== Stored records ==

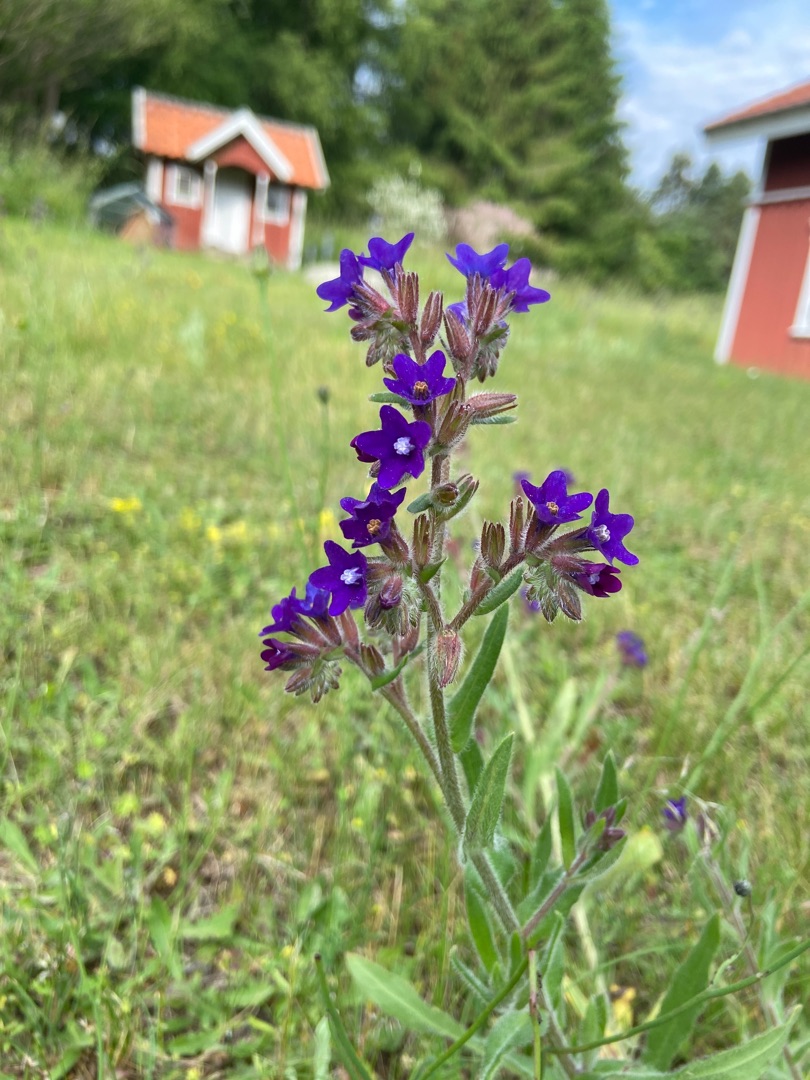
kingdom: Plantae
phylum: Tracheophyta
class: Magnoliopsida
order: Boraginales
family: Boraginaceae
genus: Anchusa
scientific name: Anchusa officinalis
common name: Læge-oksetunge
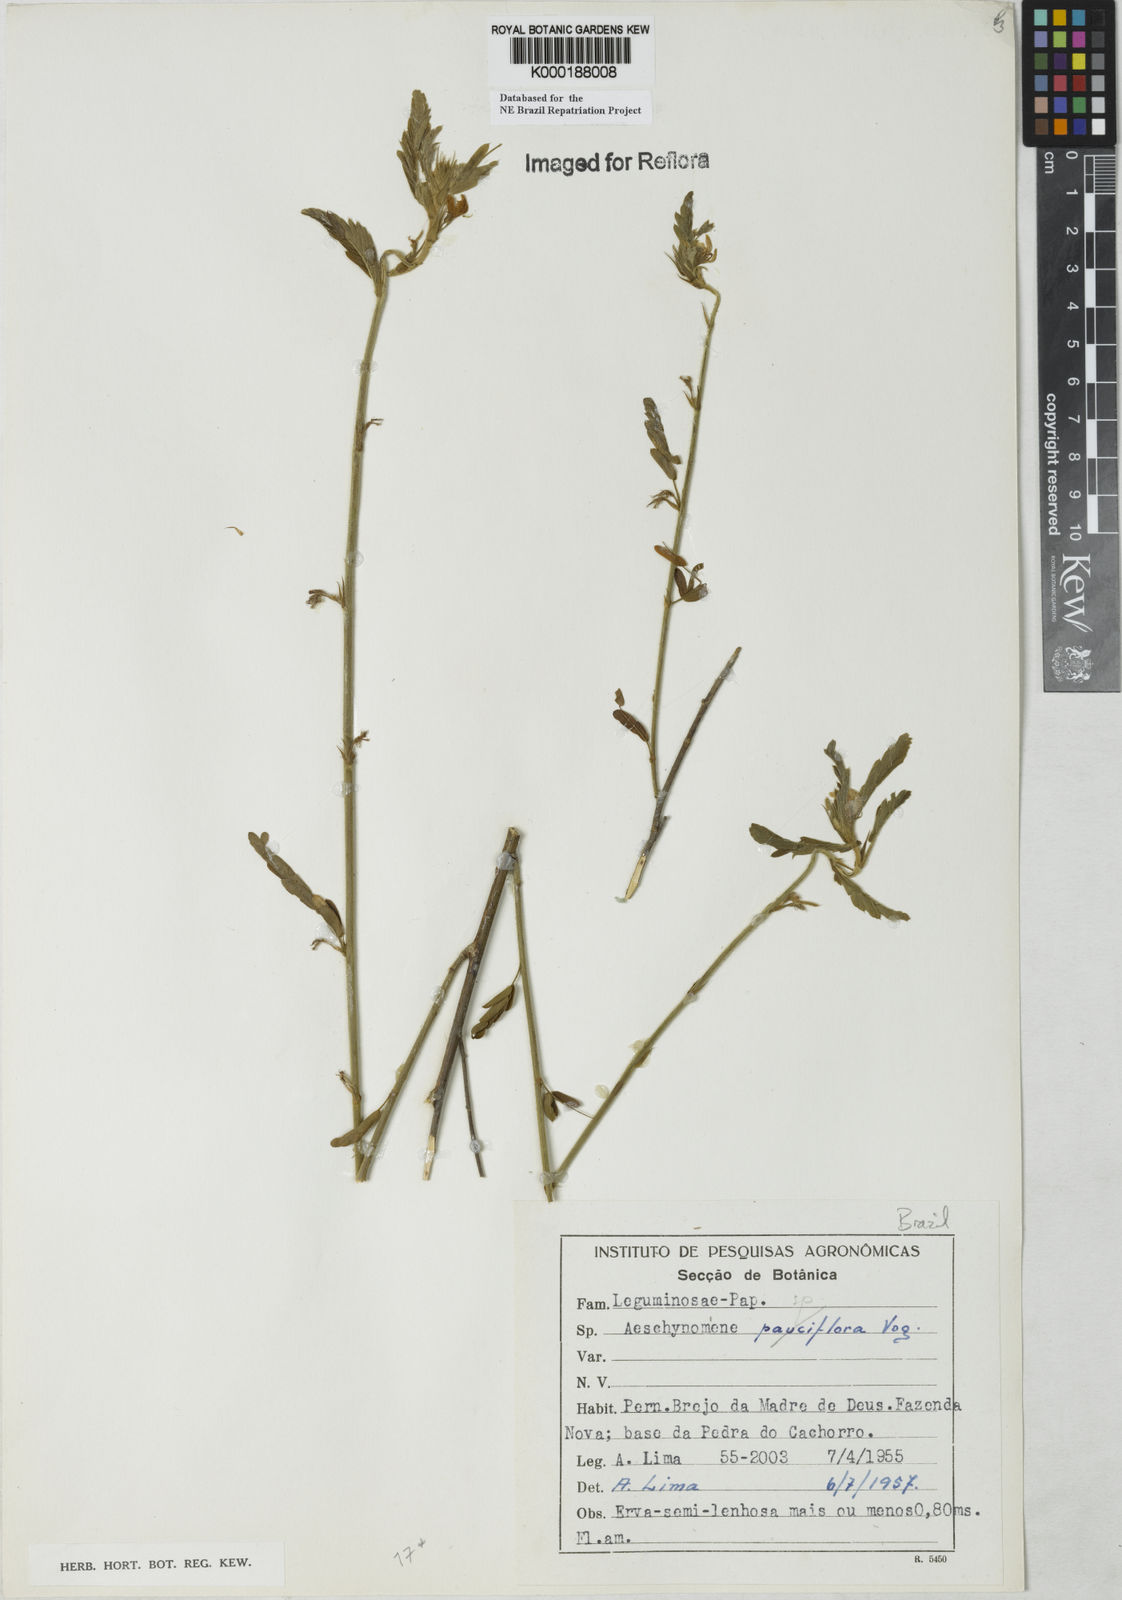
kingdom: Plantae
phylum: Tracheophyta
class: Magnoliopsida
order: Fabales
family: Fabaceae
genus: Aeschynomene
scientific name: Aeschynomene
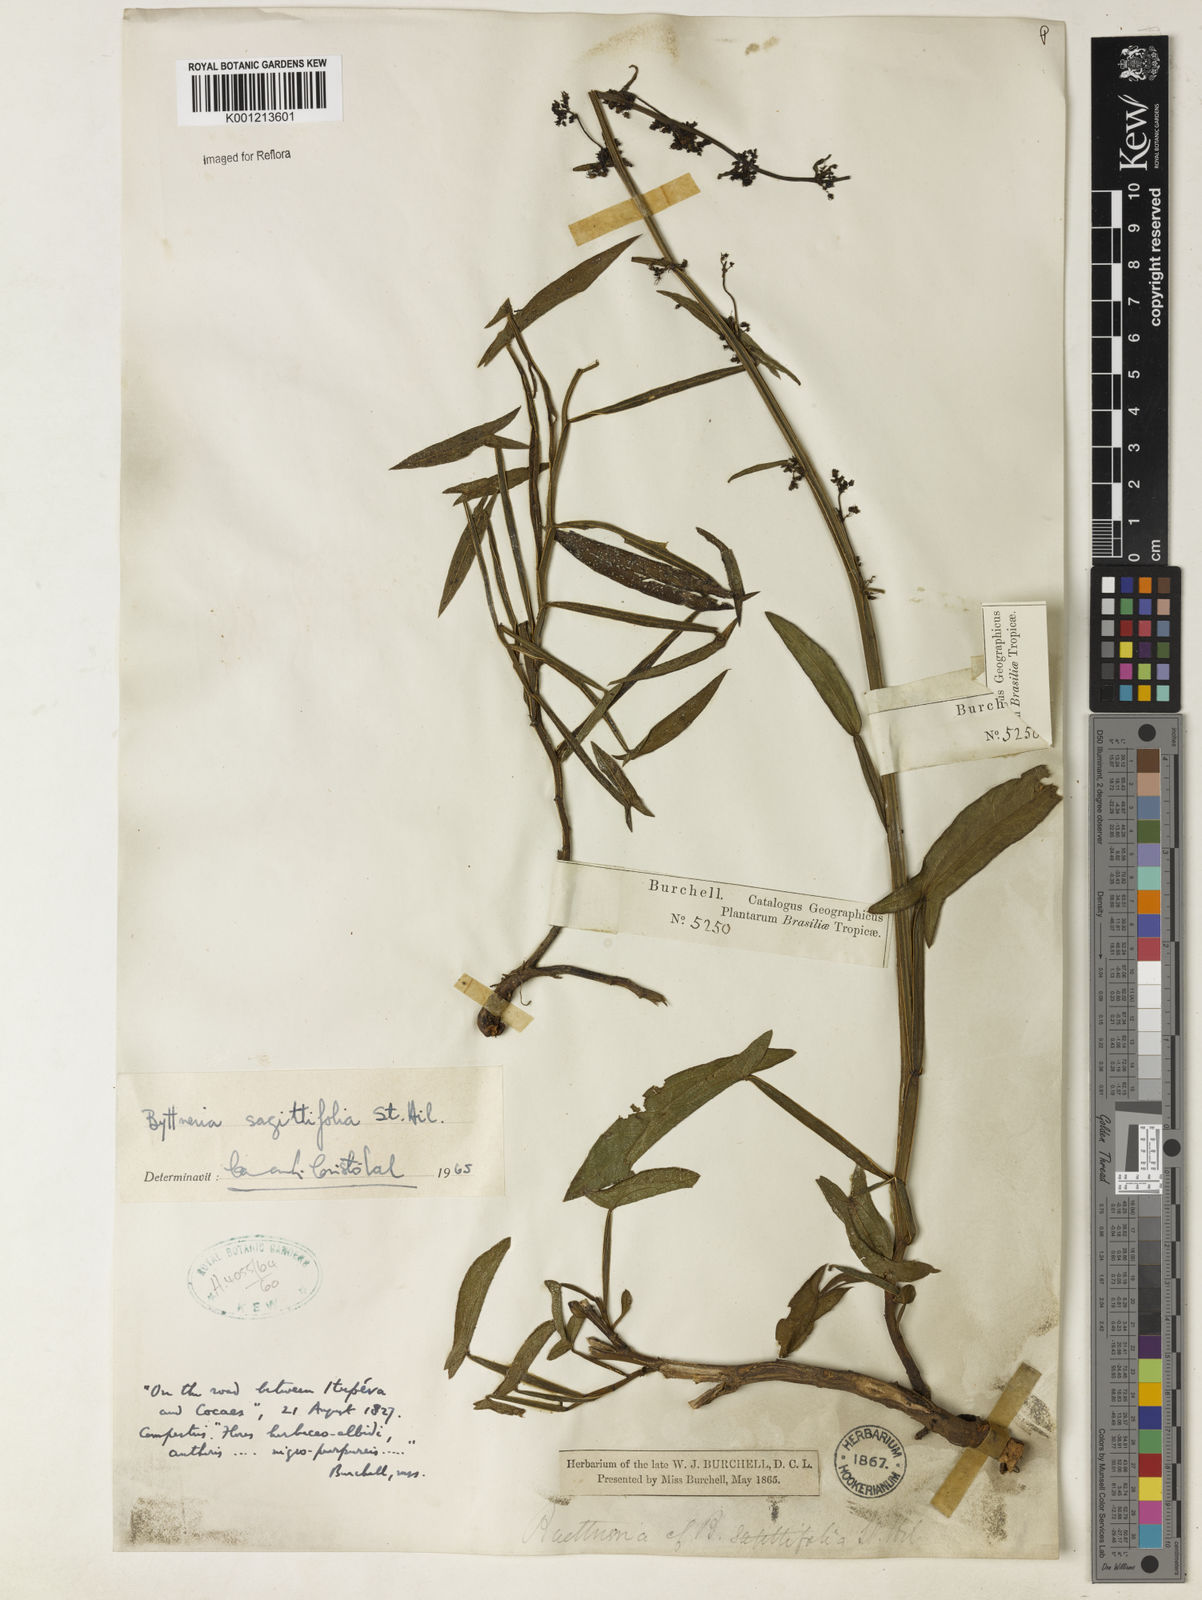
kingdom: Plantae
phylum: Tracheophyta
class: Magnoliopsida
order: Malvales
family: Malvaceae
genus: Byttneria
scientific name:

===

*Problem details:*
Return every line of the data above exactly as it appears, leaving out the pictures.

*Solution below:*
kingdom: Plantae
phylum: Tracheophyta
class: Magnoliopsida
order: Boraginales
family: Boraginaceae
genus: Anchusa
scientific name: Anchusa officinalis
common name: Læge-oksetunge
kingdom: Plantae
phylum: Tracheophyta
class: Magnoliopsida
order: Fabales
family: Fabaceae
genus: Aeschynomene
scientific name: Aeschynomene
kingdom: Plantae
phylum: Tracheophyta
class: Magnoliopsida
order: Malvales
family: Malvaceae
genus: Byttneria
scientific name:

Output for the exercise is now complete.